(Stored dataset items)
◆ ◆ ◆

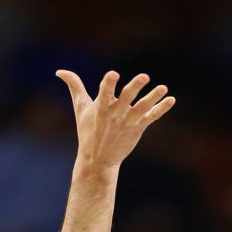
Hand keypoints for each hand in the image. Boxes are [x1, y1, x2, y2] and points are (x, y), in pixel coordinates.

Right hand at [57, 69, 174, 169]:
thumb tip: (60, 71)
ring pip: (142, 108)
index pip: (104, 92)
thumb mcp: (80, 107)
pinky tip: (171, 100)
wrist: (98, 159)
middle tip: (145, 76)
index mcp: (101, 107)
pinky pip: (151, 117)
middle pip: (126, 98)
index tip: (113, 74)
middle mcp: (115, 114)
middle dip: (134, 87)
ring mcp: (128, 122)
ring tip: (163, 88)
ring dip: (153, 97)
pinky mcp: (138, 128)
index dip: (109, 83)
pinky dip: (161, 109)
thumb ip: (74, 86)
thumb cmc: (88, 130)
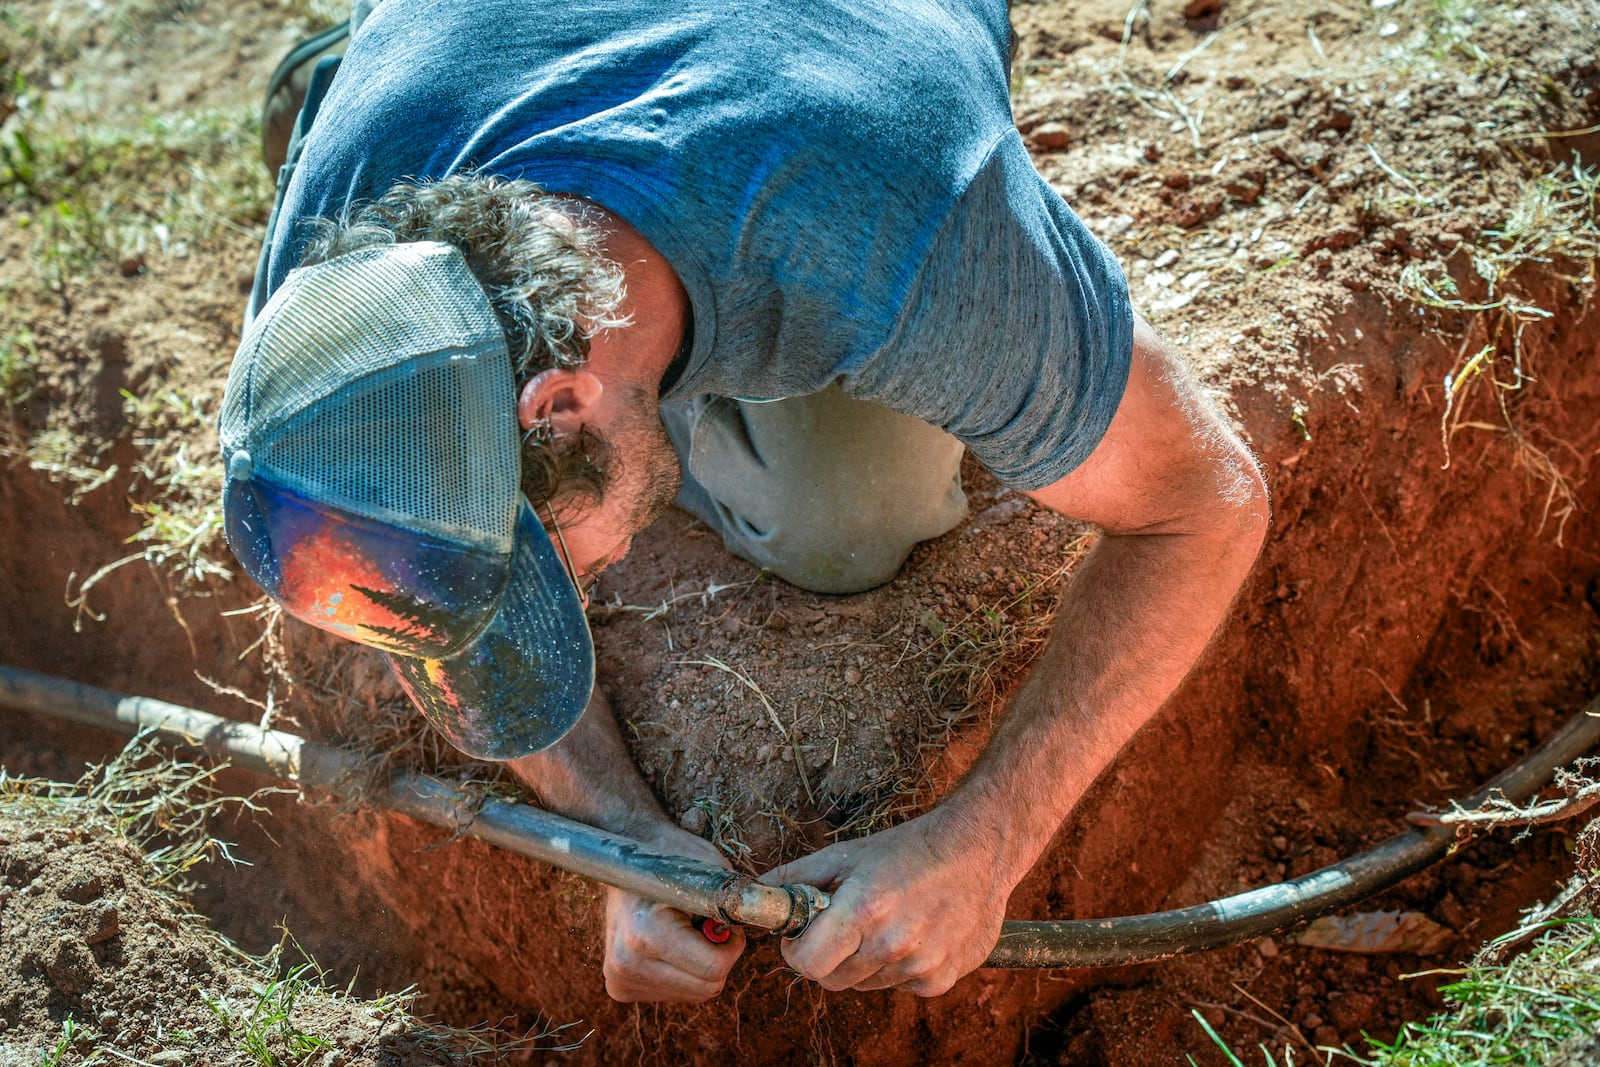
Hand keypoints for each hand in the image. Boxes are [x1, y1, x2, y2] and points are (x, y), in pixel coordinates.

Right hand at [601, 825, 746, 1002]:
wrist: (624, 861)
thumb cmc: (672, 857)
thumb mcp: (710, 868)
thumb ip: (736, 900)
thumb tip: (763, 922)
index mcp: (645, 933)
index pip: (714, 968)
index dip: (733, 945)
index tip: (728, 923)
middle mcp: (626, 962)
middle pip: (706, 988)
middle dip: (719, 958)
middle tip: (710, 927)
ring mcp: (620, 978)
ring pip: (693, 993)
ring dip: (700, 966)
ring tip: (684, 931)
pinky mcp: (620, 987)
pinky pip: (675, 992)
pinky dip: (683, 971)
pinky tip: (670, 944)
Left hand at [761, 810, 1007, 995]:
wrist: (979, 850)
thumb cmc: (909, 849)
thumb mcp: (848, 854)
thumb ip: (799, 877)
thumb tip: (760, 891)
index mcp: (863, 910)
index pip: (808, 964)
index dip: (797, 952)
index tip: (801, 937)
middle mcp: (893, 943)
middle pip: (833, 979)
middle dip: (828, 956)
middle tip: (842, 926)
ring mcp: (920, 965)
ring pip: (866, 983)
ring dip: (866, 961)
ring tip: (886, 921)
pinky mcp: (941, 979)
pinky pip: (900, 985)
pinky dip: (899, 967)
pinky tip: (914, 932)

◆ ◆ ◆

### Work task:
Copy the lines above exactly, starting at the one with "thumb ip: (74, 86)" and ending at the one with "index pip: (808, 964)", both included. Leave out any pictures and add nothing else.

### Reply to the task:
thumb ip: (74, 86)
thumb cmc: (88, 130)
Hand keypoints for each hand in the image. Boxes are [x1, y1, x2, y2] and points are (x, y), in pixel coordinates.

Right hand at [601, 825, 746, 1002]:
wrist: (624, 861)
thumb cmc: (672, 857)
thumb mcp: (710, 868)
thumb ip: (736, 900)
thumb tip: (763, 922)
index mcp: (645, 933)
index pip: (714, 968)
index dip: (733, 945)
index tip: (728, 923)
middle mcp: (626, 962)
middle pip: (706, 988)
middle dip: (719, 958)
middle tip: (710, 927)
ring mcp: (620, 978)
ring pip: (693, 993)
ring dip: (700, 966)
ring tip: (684, 931)
pinky mcp: (620, 987)
pinky pip: (675, 992)
pinky dip: (683, 971)
pinky tip: (670, 944)
Left hand at [761, 810, 1007, 995]:
wrist: (979, 850)
thumb cmc: (909, 849)
thumb mcp: (848, 854)
thumb ip: (799, 877)
thumb tip: (760, 891)
index mcp: (863, 910)
index pip: (808, 964)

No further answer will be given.